Brainstorm

63 13 0
                                    

Milo

Lagya cepat sekali tertidur, bahkan belum habis separuh film dia sudah bermimpi. Tampaknya ia mimpi indah karena ia tidur sambil tersenyum. Aku tak kuasa menahan tanganku membelai rambutnya. Rambut ikalnya agak berminyak, tapi tampak begitu hitam. Wajahnya masih sama seperti pertama kali kutemukan pingsan di dekat kamar apartemenku, tapi kali ini aku merasakan hangat ketika memandangnya, bahkan ketika ia tak tahu kalau aku memperhatikannya. 

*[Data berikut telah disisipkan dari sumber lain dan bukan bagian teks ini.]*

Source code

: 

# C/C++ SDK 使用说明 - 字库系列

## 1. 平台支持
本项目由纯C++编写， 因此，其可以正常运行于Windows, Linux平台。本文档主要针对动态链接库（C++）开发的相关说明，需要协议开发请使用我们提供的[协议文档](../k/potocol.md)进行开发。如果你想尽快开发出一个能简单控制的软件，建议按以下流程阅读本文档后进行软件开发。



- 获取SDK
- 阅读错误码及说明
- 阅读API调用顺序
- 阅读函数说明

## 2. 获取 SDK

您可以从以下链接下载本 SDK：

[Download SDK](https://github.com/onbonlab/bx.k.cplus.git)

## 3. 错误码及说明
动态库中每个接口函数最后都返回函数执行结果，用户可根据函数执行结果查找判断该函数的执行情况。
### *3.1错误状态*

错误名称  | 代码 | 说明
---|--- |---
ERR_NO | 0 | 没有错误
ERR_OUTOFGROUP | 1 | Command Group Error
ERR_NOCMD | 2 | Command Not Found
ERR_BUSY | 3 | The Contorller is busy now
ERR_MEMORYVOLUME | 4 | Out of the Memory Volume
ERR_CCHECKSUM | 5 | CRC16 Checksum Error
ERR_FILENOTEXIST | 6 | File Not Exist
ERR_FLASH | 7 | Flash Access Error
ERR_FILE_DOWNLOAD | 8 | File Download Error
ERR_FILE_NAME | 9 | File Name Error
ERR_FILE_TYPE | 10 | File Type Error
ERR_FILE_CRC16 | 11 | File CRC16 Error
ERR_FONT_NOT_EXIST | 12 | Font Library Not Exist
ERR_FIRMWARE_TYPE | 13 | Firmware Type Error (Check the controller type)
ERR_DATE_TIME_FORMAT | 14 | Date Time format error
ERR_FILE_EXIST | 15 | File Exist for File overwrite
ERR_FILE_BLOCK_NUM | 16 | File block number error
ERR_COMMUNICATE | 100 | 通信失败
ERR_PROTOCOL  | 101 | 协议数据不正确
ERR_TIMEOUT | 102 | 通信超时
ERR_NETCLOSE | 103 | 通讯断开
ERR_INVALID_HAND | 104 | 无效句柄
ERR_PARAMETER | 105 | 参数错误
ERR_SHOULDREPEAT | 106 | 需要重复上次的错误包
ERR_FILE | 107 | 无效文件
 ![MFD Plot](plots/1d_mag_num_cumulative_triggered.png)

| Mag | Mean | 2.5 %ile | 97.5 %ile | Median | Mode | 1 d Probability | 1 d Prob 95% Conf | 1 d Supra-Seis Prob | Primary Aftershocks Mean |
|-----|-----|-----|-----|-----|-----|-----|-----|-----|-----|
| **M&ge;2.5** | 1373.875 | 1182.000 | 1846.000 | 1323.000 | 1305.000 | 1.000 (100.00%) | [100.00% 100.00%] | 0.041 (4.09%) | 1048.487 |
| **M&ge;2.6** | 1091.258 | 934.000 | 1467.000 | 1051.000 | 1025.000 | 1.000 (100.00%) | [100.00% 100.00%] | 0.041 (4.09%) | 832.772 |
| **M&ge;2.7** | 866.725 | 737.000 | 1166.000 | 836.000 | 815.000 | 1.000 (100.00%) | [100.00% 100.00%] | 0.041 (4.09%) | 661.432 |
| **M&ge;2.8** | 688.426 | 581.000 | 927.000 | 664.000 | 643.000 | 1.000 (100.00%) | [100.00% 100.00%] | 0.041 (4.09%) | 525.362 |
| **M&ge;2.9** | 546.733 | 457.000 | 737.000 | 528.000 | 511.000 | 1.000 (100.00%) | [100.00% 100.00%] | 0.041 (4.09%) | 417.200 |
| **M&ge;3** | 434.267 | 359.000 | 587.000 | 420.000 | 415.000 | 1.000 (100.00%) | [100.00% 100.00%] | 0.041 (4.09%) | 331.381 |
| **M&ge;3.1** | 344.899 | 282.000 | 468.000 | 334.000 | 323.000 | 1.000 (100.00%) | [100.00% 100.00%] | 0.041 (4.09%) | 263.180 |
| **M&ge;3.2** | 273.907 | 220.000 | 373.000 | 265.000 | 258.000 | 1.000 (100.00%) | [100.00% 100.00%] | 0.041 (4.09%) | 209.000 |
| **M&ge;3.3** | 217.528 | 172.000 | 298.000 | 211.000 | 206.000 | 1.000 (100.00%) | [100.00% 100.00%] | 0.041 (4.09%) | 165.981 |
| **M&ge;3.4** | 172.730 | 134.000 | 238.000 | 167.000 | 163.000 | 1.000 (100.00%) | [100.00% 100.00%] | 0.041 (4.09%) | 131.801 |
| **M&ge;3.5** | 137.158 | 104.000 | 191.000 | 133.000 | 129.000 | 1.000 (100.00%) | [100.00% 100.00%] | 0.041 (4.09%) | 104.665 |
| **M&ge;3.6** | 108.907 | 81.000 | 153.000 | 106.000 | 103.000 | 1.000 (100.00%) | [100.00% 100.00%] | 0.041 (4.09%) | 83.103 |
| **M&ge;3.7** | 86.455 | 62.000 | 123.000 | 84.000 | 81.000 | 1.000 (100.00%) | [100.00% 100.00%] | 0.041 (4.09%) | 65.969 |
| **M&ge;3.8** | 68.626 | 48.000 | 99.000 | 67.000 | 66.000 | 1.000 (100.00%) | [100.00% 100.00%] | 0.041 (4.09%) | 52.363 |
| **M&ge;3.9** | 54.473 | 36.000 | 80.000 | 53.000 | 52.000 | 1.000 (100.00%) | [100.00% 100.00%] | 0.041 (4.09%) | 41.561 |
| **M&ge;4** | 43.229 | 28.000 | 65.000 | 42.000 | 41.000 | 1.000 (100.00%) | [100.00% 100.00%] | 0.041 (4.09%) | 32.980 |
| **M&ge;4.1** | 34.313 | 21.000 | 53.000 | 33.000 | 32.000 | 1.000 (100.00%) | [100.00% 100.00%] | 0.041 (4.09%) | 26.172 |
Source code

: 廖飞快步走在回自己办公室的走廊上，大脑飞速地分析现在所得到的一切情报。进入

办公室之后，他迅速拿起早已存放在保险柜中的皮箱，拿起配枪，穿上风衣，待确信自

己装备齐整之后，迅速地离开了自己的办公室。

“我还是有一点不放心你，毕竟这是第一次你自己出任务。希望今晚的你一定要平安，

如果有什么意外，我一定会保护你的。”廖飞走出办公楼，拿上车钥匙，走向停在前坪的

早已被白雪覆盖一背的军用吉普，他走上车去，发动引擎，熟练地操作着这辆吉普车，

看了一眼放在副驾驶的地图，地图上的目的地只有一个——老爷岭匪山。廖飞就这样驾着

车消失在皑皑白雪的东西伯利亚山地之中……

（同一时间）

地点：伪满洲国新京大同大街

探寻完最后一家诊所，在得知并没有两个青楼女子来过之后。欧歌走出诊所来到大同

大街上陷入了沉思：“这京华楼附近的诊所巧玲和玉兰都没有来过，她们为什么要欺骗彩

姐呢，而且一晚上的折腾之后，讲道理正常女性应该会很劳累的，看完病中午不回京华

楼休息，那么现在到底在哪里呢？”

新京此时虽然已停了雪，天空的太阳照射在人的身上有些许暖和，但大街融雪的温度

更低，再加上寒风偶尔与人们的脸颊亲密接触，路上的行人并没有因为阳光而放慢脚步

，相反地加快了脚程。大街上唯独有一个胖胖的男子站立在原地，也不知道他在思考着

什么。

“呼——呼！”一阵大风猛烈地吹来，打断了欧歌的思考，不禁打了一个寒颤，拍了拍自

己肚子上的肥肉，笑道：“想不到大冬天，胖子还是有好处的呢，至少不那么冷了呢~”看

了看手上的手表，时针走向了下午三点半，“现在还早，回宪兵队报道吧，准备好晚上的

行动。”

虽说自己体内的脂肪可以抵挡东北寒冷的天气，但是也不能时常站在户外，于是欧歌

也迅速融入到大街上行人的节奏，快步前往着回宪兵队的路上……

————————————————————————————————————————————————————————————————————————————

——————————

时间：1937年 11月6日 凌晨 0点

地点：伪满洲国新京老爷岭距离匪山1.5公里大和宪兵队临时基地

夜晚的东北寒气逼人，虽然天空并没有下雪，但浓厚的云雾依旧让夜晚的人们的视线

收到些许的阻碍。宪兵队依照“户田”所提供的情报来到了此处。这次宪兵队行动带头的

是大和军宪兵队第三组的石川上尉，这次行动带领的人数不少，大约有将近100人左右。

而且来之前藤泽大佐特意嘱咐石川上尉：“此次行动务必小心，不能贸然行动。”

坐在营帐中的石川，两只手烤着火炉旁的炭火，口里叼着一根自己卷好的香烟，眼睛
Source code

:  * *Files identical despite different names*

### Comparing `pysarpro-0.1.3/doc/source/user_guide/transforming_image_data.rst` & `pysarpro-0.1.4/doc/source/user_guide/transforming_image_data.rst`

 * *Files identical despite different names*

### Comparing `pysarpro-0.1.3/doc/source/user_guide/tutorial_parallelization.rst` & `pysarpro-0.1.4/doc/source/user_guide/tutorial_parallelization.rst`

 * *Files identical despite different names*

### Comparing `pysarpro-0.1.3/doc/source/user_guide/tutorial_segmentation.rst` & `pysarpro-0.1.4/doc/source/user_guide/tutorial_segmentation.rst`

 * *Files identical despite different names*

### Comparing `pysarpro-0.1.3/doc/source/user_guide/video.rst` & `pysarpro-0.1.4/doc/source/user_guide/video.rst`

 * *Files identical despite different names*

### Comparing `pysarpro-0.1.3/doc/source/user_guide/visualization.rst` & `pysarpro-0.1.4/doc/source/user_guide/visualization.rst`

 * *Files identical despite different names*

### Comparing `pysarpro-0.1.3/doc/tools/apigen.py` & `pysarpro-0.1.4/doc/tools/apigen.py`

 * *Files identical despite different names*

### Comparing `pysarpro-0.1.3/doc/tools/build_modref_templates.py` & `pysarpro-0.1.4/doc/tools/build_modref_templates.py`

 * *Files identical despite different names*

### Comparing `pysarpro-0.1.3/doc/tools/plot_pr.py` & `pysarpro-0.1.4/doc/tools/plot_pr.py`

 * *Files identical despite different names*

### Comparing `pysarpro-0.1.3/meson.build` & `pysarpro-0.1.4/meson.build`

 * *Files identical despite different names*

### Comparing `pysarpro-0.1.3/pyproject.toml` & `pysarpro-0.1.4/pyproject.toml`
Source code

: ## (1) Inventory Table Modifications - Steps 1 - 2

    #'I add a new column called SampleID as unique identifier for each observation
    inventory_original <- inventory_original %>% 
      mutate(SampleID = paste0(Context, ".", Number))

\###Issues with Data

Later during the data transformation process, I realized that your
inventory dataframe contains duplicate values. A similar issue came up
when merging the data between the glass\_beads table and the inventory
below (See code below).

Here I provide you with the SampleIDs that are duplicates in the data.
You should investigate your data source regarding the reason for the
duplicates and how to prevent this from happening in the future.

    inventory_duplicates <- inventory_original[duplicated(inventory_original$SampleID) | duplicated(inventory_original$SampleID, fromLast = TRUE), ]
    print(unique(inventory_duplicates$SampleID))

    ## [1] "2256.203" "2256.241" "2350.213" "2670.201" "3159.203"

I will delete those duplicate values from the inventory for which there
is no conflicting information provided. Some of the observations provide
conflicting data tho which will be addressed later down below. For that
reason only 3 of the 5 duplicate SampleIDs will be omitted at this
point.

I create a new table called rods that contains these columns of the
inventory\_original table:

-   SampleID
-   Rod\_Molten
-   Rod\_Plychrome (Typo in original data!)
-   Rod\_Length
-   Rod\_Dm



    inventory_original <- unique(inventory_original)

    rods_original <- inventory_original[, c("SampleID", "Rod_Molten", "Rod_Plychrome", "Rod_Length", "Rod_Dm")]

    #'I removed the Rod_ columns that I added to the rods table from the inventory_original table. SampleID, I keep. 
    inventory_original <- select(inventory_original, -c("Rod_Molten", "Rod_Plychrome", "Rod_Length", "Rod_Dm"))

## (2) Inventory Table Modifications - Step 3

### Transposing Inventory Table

Aku akui kalau aku bukan laki-laki romantis, aku bahkan tak tahu bagaimana caranya membuatnya mengerti kalau aku memperhatikannya. Cinta? Entahlah. Aku tak bisa mengatakannya sekarang. Kupikir aku hanya akan jatuh cinta satu kali, dengan Kalyana. Dulu aku selalu mengikuti apa maunya. Dia mengatakan pada semua orang kalau kami akan menikah, tapi aku diam saja meskipun apa yang ia katakan mungkin saja terwujud suatu saat nanti. Kay juga suka memasang foto kami di mana-mana, di ruangannya, di ruanganku, kamar tidurku, bahkan di samping wastafel kamar mandiku. Ia juga tempatkan foto-foto itu di media sosial, mengawasi semua gerakanku dan bahkan email yang masuk. Dia ingin seluruh dunia tahu tentang dirinya dan aku, padahal aku tak suka terlalu banyak orang tahu hidupku. Untung saja urusan kerja entertainment-ku tak terganggu. Aku berpesan betul pada agen-agenku untuk melindungi identitasku. Aku hidup dengan dua kehidupan yang berbeda. 

Aku berharap Lagya tidak demikian. Kulihat ia tak punya banyak media sosial, ia tak suka mengumbar kehidupan pribadinya, dan ia tidak curhat pada sembarang orang. Aku bahkan tidak melihat ia punya sahabat dekat seperti halnya perempuan-perempuan yang aku kenal. Lagya sangat mandiri dan independen. Tapi itu juga ancaman untukku yang posesif. 

Aku tersadar ketika Lagya menggeliat, mencari posisi yang lebih nyaman. Ia membuka mata sebentar, memastikan aku ada, lalu terpejam lagi. Ia tersenyum samar. Aku mencium keningnya, berharap ia akan tidur semakin lelap. Lalu tiba-tiba aku merasakan hal yang aneh dalam kepalaku. Aku merasa tidak cukup mencium keningnya saja, hingga hampir seluruh wajahnya kuciumi. Lagya tidak cantik, sama sekali tidak. Tapi sorot cerdasnya sangat menggugah. Aku bahkan bernafsu ketika melihatnya bekerja. Dan sekarang aku pun ingin lebih dari beberapa ciuman.

Aku segera beralih dari ranjang. Aku mandi. Aku berharap dinginnya air pancuran bisa menetralisir isi kepalaku. Cukup lama aku mandi. Lalu aku tidur di kursi pendek dekat meja yang biasa kupakai untuk menulis. Aku bisa mengamati Lagya tidur, tapi cukup jauh untuk bisa menjamahnya.

Aku tidur sekitar 3 jam, lalu terbangun karena hasrat. Ah, aku harus mengeluarkan keringat! Lalu aku berlari seperti biasa, membuat badanku lelah. Aku berlari ke pantai, tapi ternyata itu bukan pilihan yang tepat. Ada beberapa pasang manusia yang bercumbu di sekitaran pantai. Entah mereka memang tak tahu malu atau itu sudah biasa di sini. Hal itu justru membuatku semakin senewen. Sebenarnya aku bisa saja meminta Lagya tidur denganku, mungkin dia juga tak keberatan. Tapi entah mengapa aku tak sampai hati. 

Kali ini berbeda. Aku suka mencium Lagya, aku suka memeluknya, aku juga merasa nyaman ketika Lagya tidur di sampingku. Tapi aku tidak ingin buru-buru tidur dengannya. Aku ingin melindunginya dengan menunggu. Menunggu hingga hal itu memang pantas untuk dilakukan. Menunggu hingga kami berdua benar-benar siap dengan segalanya. Aku ingin memiliki sesuatu yang berarti dengan Lagya. Sesuatu yang tidak hanya sebatas fisik yang kasat mata. Sesuatu yang mungkin hanya bisa aku dapatkan dari Lagya. Apa mungkin itu cinta?